Mayor McCauley’s claims of full transparency were further undercut later in the meeting when Matt Franklin’s wife, a land-use attorney with a large San Francisco law firm, spoke in support of the project and endorsed the City’s actions by citing to her experience in this area, without identifying her relationship with Mr. Franklin. Not a single member of the City Council, the City Attorney, the City Manager, or Mr. Franklin spoke up to disclose this serious conflict of interest.
The City of Mill Valley has issued its Request for Qualifications (RFQ) to solicit developers for the Hauke Park parking lot site. The developer selection begins 8/9/21, with final selection on 9/20/21.
[ Update 8/16/2021 ]
The City issued supplemental details , which included consideration of stacked parking, proposal of a nominal $1 annual lease (up to 99 years), and rezoning.
The RFQ and supplements details show the City’s determination to speed ahead with a high-density housing project despite valid concerns from our neighborhood. The RFQ also confirms what we suspected: the City is soliciting plans to grant waivers of virtually all key zoning requirements, including parking, building height and density.
In addition, the City has retained outside legal counsel to move the project forward.

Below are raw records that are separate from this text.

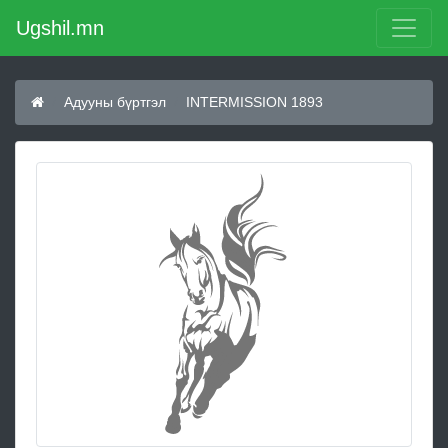
Ugshil.mn
Адууны бүртгэл
INTERMISSION 1893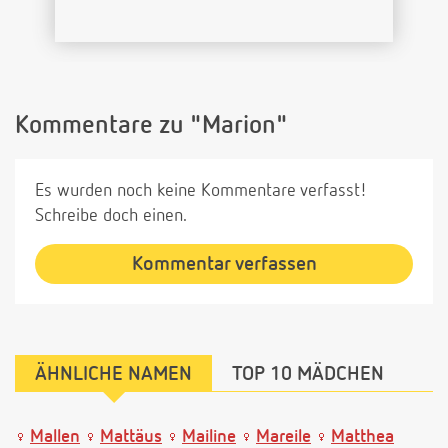
Kommentare zu "Marion"
Es wurden noch keine Kommentare verfasst!
Schreibe doch einen.
Kommentar verfassen
ÄHNLICHE NAMEN
TOP 10 MÄDCHEN
Mallen
Mattäus
Mailine
Mareile
Matthea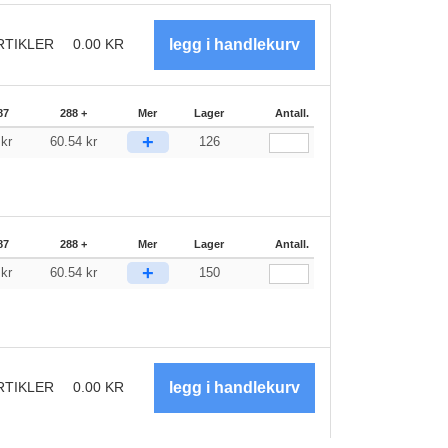
RTIKLER
0.00
KR
87
288 +
Mer
Lager
Antall.
+
0
kr
60.54
kr
126
87
288 +
Mer
Lager
Antall.
+
0
kr
60.54
kr
150
RTIKLER
0.00
KR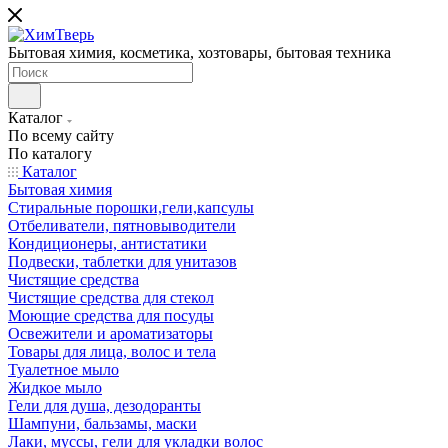
Бытовая химия, косметика, хозтовары, бытовая техника
Каталог
По всему сайту
По каталогу
Каталог
Бытовая химия
Стиральные порошки,гели,капсулы
Отбеливатели, пятновыводители
Кондиционеры, антистатики
Подвески, таблетки для унитазов
Чистящие средства
Чистящие средства для стекол
Моющие средства для посуды
Освежители и ароматизаторы
Товары для лица, волос и тела
Туалетное мыло
Жидкое мыло
Гели для душа, дезодоранты
Шампуни, бальзамы, маски
Лаки, муссы, гели для укладки волос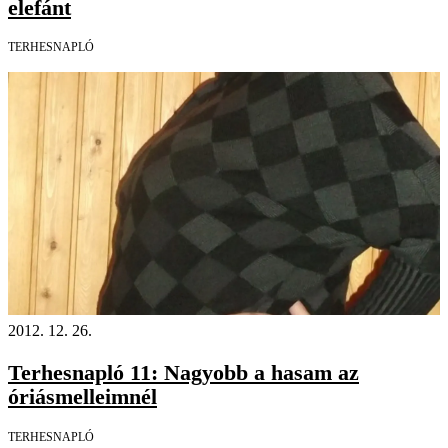
elefánt
TERHESNAPLÓ
2012. 12. 26.
Terhesnapló 11: Nagyobb a hasam az
óriásmelleimnél
TERHESNAPLÓ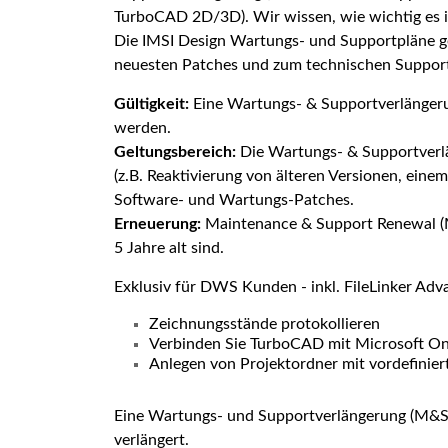
TurboCAD 2D/3D). Wir wissen, wie wichtig es ist
Die IMSI Design Wartungs- und Supportpläne ge
neuesten Patches und zum technischen Suppor
Gültigkeit:
Eine Wartungs- & Supportverlängerung
werden.
Geltungsbereich:
Die Wartungs- & Supportverl
(z.B. Reaktivierung von älteren Versionen, ei
Software- und Wartungs-Patches.
Erneuerung:
Maintenance & Support Renewal (M&
5 Jahre alt sind.
Exklusiv für DWS Kunden - inkl. FileLinker Adv
Zeichnungsstände protokollieren
Verbinden Sie TurboCAD mit Microsoft O
Anlegen von Projektordner mit vordefinier
Eine Wartungs- und Supportverlängerung (M&S) 
verlängert.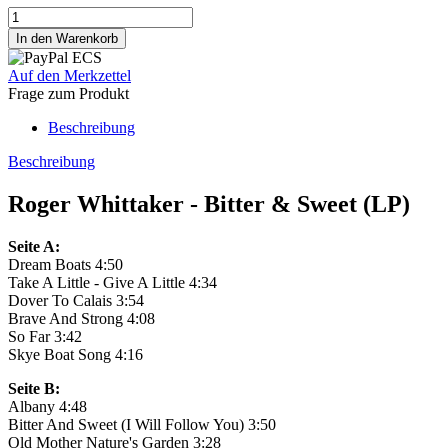
Auf den Merkzettel
Frage zum Produkt
Beschreibung
Beschreibung
Roger Whittaker - Bitter & Sweet (LP)
Seite A:
Dream Boats 4:50
Take A Little - Give A Little 4:34
Dover To Calais 3:54
Brave And Strong 4:08
So Far 3:42
Skye Boat Song 4:16
Seite B:
Albany 4:48
Bitter And Sweet (I Will Follow You) 3:50
Old Mother Nature's Garden 3:28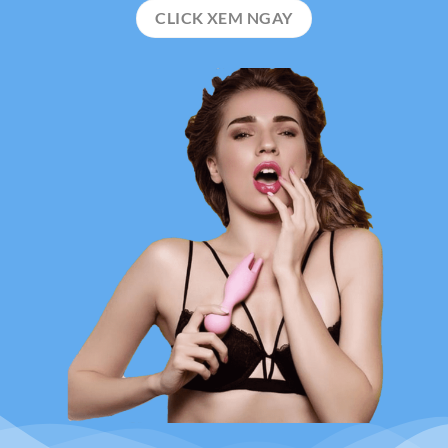
CLICK XEM NGAY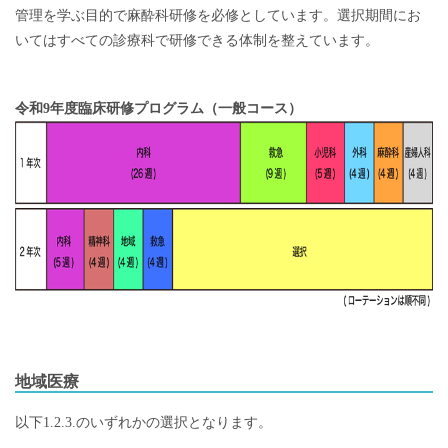
管理を学ぶ目的で麻酔科研修を必修としています。選択期間にお
いてはすべての診療科で研修できる体制を整えています。
令和9年度臨床研修プログラム（一般コース）
地域医療
以下1.2.3.のいずれかの選択となります。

If you have any remaining doubt about the way the City intends to treat residents who have concerns about the size of the proposed housing structure at 1 Hamilton, please note that at the City Council meeting on August 2, Mayor John McCauley mockingly referred to our organization as “friends of Hauke parking lot.”
[ Update 6/21/21 ]
Over 1000+ online supporters, 60+% meeting participants did not support the city in moving forward with its RFQ exploration.
The city ultimately chose to disregard our collective voice and pushed forward with what was very clearly a predetermined vote, spurred on by nation-wide special interest groups.
It was not surprising, given the constantly changing information provided to FOHP by the city, that the site boundary and footprint were again moved tonight...for the 3rd time in a month. The City has confirmed this will continue to shift as the selected developer sees fit.
We question the integrity of the selection process, leading up to the RFQ vote. By its own admission, HAC deliberately dismissed the consultant's choice of the ideal site for development, for fear of community objections; and ultimately picked the site adjacent to Hauke Park.
We hope to count on your continued support as we search for alternative ways to protect the open space around Hauke Park from high density development.